* EXERCISE DATA *
###
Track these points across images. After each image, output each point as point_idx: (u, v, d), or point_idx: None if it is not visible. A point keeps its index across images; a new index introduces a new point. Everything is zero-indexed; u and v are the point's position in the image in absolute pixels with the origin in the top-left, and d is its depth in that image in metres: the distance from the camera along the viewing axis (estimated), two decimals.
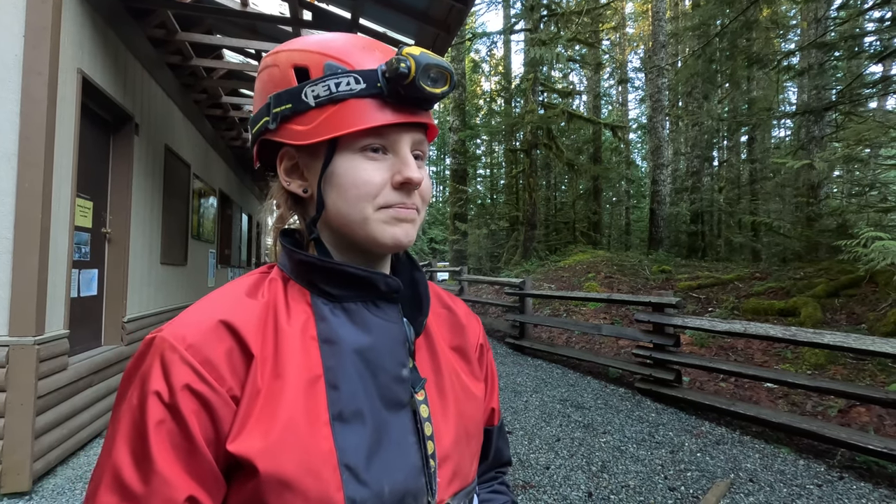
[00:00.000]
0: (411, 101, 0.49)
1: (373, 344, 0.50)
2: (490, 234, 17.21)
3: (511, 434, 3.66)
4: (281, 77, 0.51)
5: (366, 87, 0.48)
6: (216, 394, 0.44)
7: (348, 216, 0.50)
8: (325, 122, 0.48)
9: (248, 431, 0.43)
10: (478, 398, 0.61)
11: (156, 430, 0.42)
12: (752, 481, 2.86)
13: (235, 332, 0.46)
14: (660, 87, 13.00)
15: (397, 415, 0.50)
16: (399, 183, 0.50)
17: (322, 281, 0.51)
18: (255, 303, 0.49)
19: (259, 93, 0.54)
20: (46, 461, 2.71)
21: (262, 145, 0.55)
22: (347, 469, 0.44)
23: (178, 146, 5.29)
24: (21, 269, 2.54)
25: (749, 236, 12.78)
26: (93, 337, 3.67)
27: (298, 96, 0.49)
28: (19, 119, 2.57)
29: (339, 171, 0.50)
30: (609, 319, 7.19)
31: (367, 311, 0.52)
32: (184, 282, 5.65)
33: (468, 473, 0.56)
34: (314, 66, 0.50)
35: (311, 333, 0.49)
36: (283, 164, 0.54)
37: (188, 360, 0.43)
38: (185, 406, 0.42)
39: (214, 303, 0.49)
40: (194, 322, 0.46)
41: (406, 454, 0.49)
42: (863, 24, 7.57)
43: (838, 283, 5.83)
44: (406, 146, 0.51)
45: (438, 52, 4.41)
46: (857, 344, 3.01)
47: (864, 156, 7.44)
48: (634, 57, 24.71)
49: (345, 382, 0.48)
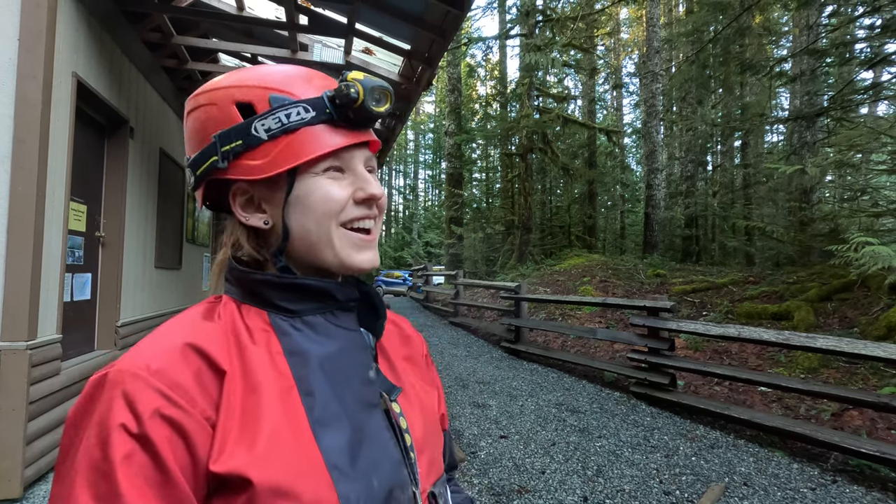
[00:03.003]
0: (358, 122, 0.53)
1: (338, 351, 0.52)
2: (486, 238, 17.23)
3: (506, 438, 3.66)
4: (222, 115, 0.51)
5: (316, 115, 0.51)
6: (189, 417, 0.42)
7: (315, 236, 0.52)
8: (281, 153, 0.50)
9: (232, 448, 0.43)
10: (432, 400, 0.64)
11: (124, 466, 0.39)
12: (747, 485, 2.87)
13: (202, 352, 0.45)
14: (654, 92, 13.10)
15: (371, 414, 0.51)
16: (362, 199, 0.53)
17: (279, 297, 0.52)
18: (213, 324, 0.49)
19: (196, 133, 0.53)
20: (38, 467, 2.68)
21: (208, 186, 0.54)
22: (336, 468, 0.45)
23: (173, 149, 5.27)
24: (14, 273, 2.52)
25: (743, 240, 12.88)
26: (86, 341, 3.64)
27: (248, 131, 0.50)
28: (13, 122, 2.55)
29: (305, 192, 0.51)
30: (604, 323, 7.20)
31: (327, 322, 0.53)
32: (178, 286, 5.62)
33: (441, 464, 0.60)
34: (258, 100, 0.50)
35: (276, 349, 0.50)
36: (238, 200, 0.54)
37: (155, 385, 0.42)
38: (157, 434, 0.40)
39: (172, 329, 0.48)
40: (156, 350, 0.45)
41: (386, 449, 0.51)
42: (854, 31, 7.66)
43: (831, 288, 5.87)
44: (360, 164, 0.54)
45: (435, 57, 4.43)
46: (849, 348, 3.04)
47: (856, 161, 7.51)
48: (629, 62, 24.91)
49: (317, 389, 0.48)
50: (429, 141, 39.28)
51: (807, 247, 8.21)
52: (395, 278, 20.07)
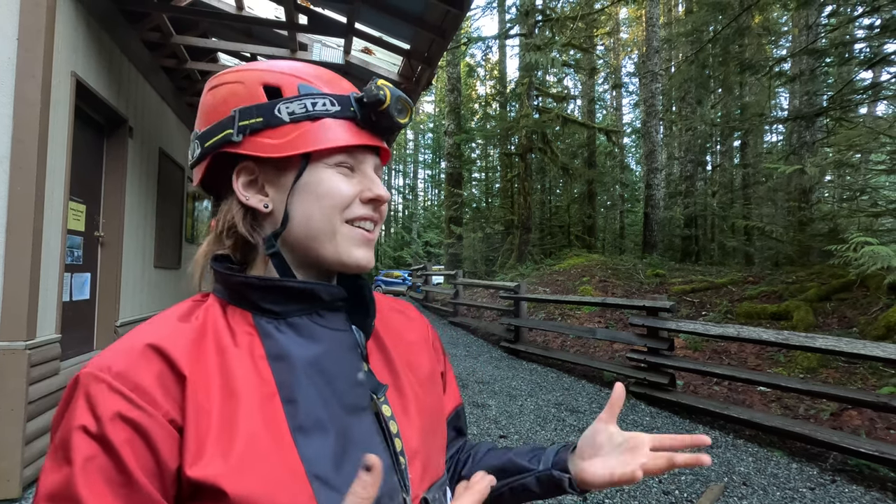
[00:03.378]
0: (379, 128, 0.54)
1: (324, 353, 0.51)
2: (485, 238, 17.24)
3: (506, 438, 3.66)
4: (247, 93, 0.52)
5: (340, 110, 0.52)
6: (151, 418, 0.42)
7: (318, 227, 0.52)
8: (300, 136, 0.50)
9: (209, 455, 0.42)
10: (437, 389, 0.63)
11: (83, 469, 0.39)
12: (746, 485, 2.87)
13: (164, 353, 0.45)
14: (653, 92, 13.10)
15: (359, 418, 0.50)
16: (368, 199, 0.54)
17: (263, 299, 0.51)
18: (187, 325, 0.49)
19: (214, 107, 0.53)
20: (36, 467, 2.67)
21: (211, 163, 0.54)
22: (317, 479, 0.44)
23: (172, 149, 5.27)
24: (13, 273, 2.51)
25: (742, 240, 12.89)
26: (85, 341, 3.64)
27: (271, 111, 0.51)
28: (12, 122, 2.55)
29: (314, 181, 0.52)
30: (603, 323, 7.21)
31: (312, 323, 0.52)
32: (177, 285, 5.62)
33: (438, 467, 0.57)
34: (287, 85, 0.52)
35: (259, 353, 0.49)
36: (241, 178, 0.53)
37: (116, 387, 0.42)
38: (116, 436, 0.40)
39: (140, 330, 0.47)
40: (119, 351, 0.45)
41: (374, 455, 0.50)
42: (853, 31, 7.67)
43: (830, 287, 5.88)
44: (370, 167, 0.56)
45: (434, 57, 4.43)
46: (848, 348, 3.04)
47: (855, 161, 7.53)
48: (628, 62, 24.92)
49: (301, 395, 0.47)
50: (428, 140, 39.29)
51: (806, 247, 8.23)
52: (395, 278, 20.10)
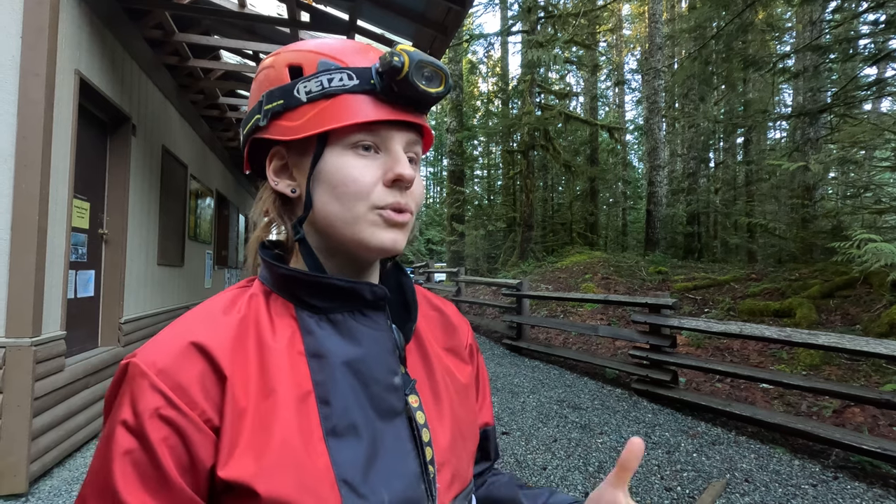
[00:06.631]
###
* ASSIGNED TASK *
Before copying the data, remove the pictures. Then repeat the rest exactly.

* RESPONSE TO THE TASK *
Track these points across images. After each image, output each point as point_idx: (u, v, d), or point_idx: None if it is not visible. A point keeps its index across images; a new index introduces a new point. Everything is zero-indexed; u and v are the point's position in the image in absolute pixels with the origin in the top-left, and d is its depth in that image in metres: the distance from the camera along the viewing axis (estimated), two decimals.
[00:00.000]
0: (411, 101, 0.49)
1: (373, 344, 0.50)
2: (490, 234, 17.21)
3: (511, 434, 3.66)
4: (281, 77, 0.51)
5: (366, 87, 0.48)
6: (216, 394, 0.44)
7: (348, 216, 0.50)
8: (325, 122, 0.48)
9: (248, 431, 0.43)
10: (478, 398, 0.61)
11: (156, 430, 0.42)
12: (752, 481, 2.86)
13: (235, 332, 0.46)
14: (660, 87, 13.00)
15: (397, 415, 0.50)
16: (399, 183, 0.50)
17: (322, 281, 0.51)
18: (255, 303, 0.49)
19: (259, 93, 0.54)
20: (46, 461, 2.71)
21: (262, 145, 0.55)
22: (347, 469, 0.44)
23: (178, 146, 5.29)
24: (21, 269, 2.54)
25: (749, 236, 12.78)
26: (93, 337, 3.67)
27: (298, 96, 0.49)
28: (19, 119, 2.57)
29: (339, 171, 0.50)
30: (609, 319, 7.19)
31: (367, 311, 0.52)
32: (184, 282, 5.65)
33: (468, 473, 0.56)
34: (314, 66, 0.50)
35: (311, 333, 0.49)
36: (283, 164, 0.54)
37: (188, 360, 0.43)
38: (185, 406, 0.42)
39: (214, 303, 0.49)
40: (194, 322, 0.46)
41: (406, 454, 0.49)
42: (863, 24, 7.57)
43: (838, 283, 5.83)
44: (406, 146, 0.51)
45: (438, 52, 4.41)
46: (857, 344, 3.01)
47: (864, 156, 7.44)
48: (634, 57, 24.71)
49: (345, 382, 0.48)
[00:03.003]
0: (358, 122, 0.53)
1: (338, 351, 0.52)
2: (486, 238, 17.23)
3: (506, 438, 3.66)
4: (222, 115, 0.51)
5: (316, 115, 0.51)
6: (189, 417, 0.42)
7: (315, 236, 0.52)
8: (281, 153, 0.50)
9: (232, 448, 0.43)
10: (432, 400, 0.64)
11: (124, 466, 0.39)
12: (747, 485, 2.87)
13: (202, 352, 0.45)
14: (654, 92, 13.10)
15: (371, 414, 0.51)
16: (362, 199, 0.53)
17: (279, 297, 0.52)
18: (213, 324, 0.49)
19: (196, 133, 0.53)
20: (38, 467, 2.68)
21: (208, 186, 0.54)
22: (336, 468, 0.45)
23: (173, 149, 5.27)
24: (14, 273, 2.52)
25: (743, 240, 12.88)
26: (86, 341, 3.64)
27: (248, 131, 0.50)
28: (13, 122, 2.55)
29: (305, 192, 0.51)
30: (604, 323, 7.20)
31: (327, 322, 0.53)
32: (178, 286, 5.62)
33: (441, 464, 0.60)
34: (258, 100, 0.50)
35: (276, 349, 0.50)
36: (238, 200, 0.54)
37: (155, 385, 0.42)
38: (157, 434, 0.40)
39: (172, 329, 0.48)
40: (156, 350, 0.45)
41: (386, 449, 0.51)
42: (854, 31, 7.66)
43: (831, 288, 5.87)
44: (360, 164, 0.54)
45: (435, 57, 4.43)
46: (849, 348, 3.04)
47: (856, 161, 7.51)
48: (629, 62, 24.91)
49: (317, 389, 0.48)
50: (429, 141, 39.28)
51: (807, 247, 8.21)
52: (395, 278, 20.07)
[00:03.378]
0: (379, 128, 0.54)
1: (324, 353, 0.51)
2: (485, 238, 17.24)
3: (506, 438, 3.66)
4: (247, 93, 0.52)
5: (340, 110, 0.52)
6: (151, 418, 0.42)
7: (318, 227, 0.52)
8: (300, 136, 0.50)
9: (209, 455, 0.42)
10: (437, 389, 0.63)
11: (83, 469, 0.39)
12: (746, 485, 2.87)
13: (164, 353, 0.45)
14: (653, 92, 13.10)
15: (359, 418, 0.50)
16: (368, 199, 0.54)
17: (263, 299, 0.51)
18: (187, 325, 0.49)
19: (214, 107, 0.53)
20: (36, 467, 2.67)
21: (211, 163, 0.54)
22: (317, 479, 0.44)
23: (172, 149, 5.27)
24: (13, 273, 2.51)
25: (742, 240, 12.89)
26: (85, 341, 3.64)
27: (271, 111, 0.51)
28: (12, 122, 2.55)
29: (314, 181, 0.52)
30: (603, 323, 7.21)
31: (312, 323, 0.52)
32: (177, 285, 5.62)
33: (438, 467, 0.57)
34: (287, 85, 0.52)
35: (259, 353, 0.49)
36: (241, 178, 0.53)
37: (116, 387, 0.42)
38: (116, 436, 0.40)
39: (140, 330, 0.47)
40: (119, 351, 0.45)
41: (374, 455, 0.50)
42: (853, 31, 7.67)
43: (830, 287, 5.88)
44: (370, 167, 0.56)
45: (434, 57, 4.43)
46: (848, 348, 3.04)
47: (855, 161, 7.53)
48: (628, 62, 24.92)
49: (301, 395, 0.47)
50: (428, 140, 39.29)
51: (806, 247, 8.23)
52: (395, 278, 20.10)
[00:06.631]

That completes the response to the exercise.